L’étape suivante du voyage permet de découvrir une version singulière du titre It’s only Love enregistré en big band par Tania Maria sur l’album « Forbidden Colors » (1988). Thierry Péala chante la mélodie en anglais et utilise le one finger piano pour soutenir son propos alors que Verioca Lherm l’accompagne de ses percussions vocales. Dynamique et délicieux à la fois.

En écho à la version de l’album « Bela Vista » (1990), le duo offre une relecture enchanteresse de Match Box, toute en onomatopées subtiles. Inspiration et sensibilité sont au diapason. C’est ensuite Yatra-ta que les vocalistes transfigurent avec audace et fantaisie. Leur conversation à la fois délicate et puissante résonne comme une performance étonnante. Au mitan de l’album, ce titre éblouit autant qu’il ravit.

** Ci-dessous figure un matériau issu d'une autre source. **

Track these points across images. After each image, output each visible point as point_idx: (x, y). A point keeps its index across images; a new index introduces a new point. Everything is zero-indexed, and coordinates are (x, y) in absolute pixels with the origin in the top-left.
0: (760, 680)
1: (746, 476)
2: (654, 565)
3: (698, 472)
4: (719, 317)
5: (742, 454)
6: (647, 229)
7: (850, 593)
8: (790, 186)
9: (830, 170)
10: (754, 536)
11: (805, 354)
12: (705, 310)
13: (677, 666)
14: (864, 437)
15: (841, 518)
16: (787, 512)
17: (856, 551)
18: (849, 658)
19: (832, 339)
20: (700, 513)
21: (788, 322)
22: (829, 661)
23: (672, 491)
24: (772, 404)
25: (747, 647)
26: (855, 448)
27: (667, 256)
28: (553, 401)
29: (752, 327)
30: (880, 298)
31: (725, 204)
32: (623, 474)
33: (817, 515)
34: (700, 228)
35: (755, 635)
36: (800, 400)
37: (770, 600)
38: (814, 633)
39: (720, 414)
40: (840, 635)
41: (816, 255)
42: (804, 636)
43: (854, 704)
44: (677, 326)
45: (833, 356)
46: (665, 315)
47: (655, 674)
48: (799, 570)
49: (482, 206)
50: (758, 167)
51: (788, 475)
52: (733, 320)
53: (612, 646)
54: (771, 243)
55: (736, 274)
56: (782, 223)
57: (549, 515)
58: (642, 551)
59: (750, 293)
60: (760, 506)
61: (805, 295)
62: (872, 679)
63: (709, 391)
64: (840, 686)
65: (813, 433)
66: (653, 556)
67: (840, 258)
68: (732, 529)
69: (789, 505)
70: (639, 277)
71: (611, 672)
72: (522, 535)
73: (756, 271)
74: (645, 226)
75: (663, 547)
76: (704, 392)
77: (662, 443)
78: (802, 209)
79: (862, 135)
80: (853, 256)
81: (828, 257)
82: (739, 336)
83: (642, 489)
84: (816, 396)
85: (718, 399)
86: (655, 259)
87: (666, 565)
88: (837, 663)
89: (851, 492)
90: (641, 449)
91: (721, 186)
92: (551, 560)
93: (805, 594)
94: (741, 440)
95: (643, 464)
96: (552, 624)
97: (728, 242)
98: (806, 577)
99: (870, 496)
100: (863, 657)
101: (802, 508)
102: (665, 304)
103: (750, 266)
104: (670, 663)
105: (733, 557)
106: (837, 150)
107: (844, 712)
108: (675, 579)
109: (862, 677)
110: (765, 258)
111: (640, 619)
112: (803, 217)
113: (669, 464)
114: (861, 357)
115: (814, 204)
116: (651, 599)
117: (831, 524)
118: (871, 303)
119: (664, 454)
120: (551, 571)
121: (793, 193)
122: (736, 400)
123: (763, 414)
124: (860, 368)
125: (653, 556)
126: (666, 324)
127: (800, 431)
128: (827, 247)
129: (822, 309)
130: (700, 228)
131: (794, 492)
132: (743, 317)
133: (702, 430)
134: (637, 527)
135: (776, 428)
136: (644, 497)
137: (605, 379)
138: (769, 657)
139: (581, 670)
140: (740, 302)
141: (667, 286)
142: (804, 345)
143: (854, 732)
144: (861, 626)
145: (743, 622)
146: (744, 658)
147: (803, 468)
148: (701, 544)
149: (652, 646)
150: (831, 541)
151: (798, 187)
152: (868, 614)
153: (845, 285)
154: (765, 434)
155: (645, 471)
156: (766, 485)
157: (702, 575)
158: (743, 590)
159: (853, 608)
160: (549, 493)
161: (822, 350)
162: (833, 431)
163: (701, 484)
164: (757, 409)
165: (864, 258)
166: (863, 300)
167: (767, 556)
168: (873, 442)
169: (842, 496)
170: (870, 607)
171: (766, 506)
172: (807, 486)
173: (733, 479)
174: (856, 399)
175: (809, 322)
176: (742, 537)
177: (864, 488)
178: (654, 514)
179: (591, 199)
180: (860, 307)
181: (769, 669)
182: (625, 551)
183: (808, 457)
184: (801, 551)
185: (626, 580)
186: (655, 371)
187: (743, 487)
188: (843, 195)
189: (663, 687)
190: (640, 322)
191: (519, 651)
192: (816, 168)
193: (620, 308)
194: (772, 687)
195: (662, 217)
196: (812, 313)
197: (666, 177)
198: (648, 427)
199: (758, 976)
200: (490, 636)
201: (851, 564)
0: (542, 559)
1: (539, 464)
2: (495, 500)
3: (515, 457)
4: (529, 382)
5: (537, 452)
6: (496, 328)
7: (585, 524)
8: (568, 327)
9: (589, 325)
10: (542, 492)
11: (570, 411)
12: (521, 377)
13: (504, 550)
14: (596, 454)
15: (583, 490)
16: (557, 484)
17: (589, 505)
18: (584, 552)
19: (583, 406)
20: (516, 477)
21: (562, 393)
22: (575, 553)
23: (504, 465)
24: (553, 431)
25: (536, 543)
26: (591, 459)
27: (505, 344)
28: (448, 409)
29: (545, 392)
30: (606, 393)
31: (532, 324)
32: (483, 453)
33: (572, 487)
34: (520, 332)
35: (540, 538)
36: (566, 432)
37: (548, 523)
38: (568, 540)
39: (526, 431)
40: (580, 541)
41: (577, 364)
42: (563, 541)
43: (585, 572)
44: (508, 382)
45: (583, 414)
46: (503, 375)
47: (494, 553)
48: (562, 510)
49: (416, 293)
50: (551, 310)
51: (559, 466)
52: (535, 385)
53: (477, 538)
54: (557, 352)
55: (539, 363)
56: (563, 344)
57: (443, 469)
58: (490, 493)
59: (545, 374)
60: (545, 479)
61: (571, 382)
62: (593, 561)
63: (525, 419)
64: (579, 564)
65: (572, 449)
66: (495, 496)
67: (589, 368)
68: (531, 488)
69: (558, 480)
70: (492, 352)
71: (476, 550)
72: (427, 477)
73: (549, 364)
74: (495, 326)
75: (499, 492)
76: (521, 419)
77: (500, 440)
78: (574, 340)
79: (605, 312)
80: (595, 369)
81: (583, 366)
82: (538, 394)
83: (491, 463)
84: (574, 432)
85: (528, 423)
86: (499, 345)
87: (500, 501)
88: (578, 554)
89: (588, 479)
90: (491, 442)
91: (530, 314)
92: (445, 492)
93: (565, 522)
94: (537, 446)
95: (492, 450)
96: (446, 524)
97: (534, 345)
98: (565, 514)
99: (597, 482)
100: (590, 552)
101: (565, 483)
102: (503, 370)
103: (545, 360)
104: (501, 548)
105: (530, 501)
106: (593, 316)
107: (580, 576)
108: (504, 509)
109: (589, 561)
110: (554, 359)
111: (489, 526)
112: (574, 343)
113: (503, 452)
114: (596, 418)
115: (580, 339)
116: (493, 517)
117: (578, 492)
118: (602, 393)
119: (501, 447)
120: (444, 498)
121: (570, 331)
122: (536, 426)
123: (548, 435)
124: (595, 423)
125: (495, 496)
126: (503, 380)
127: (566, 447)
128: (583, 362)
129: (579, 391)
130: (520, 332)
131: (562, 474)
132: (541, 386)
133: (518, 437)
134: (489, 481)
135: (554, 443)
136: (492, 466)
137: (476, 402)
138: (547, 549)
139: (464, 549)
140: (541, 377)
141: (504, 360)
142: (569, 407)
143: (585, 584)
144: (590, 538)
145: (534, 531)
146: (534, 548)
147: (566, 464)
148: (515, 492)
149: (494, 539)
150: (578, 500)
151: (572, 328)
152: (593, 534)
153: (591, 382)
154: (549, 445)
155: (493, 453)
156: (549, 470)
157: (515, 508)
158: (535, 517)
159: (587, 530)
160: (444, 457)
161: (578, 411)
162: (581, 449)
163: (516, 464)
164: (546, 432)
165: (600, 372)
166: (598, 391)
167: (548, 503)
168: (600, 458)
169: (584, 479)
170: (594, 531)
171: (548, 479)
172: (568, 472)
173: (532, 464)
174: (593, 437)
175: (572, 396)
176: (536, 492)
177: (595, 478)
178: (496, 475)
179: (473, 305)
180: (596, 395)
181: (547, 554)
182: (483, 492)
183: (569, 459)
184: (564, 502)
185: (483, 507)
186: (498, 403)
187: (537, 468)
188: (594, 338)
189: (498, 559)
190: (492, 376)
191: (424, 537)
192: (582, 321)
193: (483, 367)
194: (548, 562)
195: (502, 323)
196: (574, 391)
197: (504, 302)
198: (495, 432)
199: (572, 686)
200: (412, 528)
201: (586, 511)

Le sourdo et la guitare lumineuse cheminent de concert avec Thierry Péala. Tel un élégant crooner à la voix caressante, il chante en anglais, la ballade Nega enregistrée par Tania Maria sur « Come with Me ». Le voyage se poursuit avec Encanto Meu. La voix ouatée de Verioca Lherm impulse le balanço comme une vraie carioca sur ce thème gravé par Tania Maria sur « Bela Vista » (1990). Le jeu de guitare brillant est soutenu par celui tout en nuances du percussionniste, alors que le chant moelleux de Thierry Péala apporte une douceur infinie.

Plus tard, le duo restitue une version brillante de Seu Dia Vai Chegar enregistré par Tania Maria sur l’album « Tania Maria » Live (« 1989). Verioca Lherm explore toute l’étendue des rythmes brésiliens à la guitare. De sa voix chaude et sensuelle émane l’âme du Brésil et avec les contrechants de Thierry Péala, ce titre représente un véritable remède à la saudade. En parfaite osmose, les deux vocalistes interprètent alors une version allègre de Tranquillity gravé par Tania Maria sur « Taurus » (1981). Ce samba vibre de leurs onomatopées exaltées et inspirées. Le duo poursuit avec Marguerita qui sert de tremplin à leurs voix dont la connivence est toujours perceptible. Leurs chants s’harmonisent, se conjuguent, s’enchevêtrent avec délicatesse et échangent en équilibre parfait… Ils prennent le temps qu’il faut pour attendre le temps

Pour Funky Tamborim, le dernier titre de l’album, Edmundo Carneiro et ses percussions rejoignent Thierry Péala et Verioca Lherm. Le duo vocal canalise l’énergie de ce thème. Leur dialogue fusionnel et endiablé exulte sur un tempo funky qui invite à une danse jubilatoire… et il nous revient le souvenir des concerts de Tania Maria où le public terminait en transe sur ce thème que la pianiste transformait en hymne à la joie.

« a Tania Maria Journey »… un voyage autour des compositions de l’icône du jazz brésilien, Tania Maria, avec deux voix, celles de Thierry Péala et Verioca Lherm, une guitare tenue par Verioca Lherm, des percussions jouées par le percussionniste Edmundo Carneiro.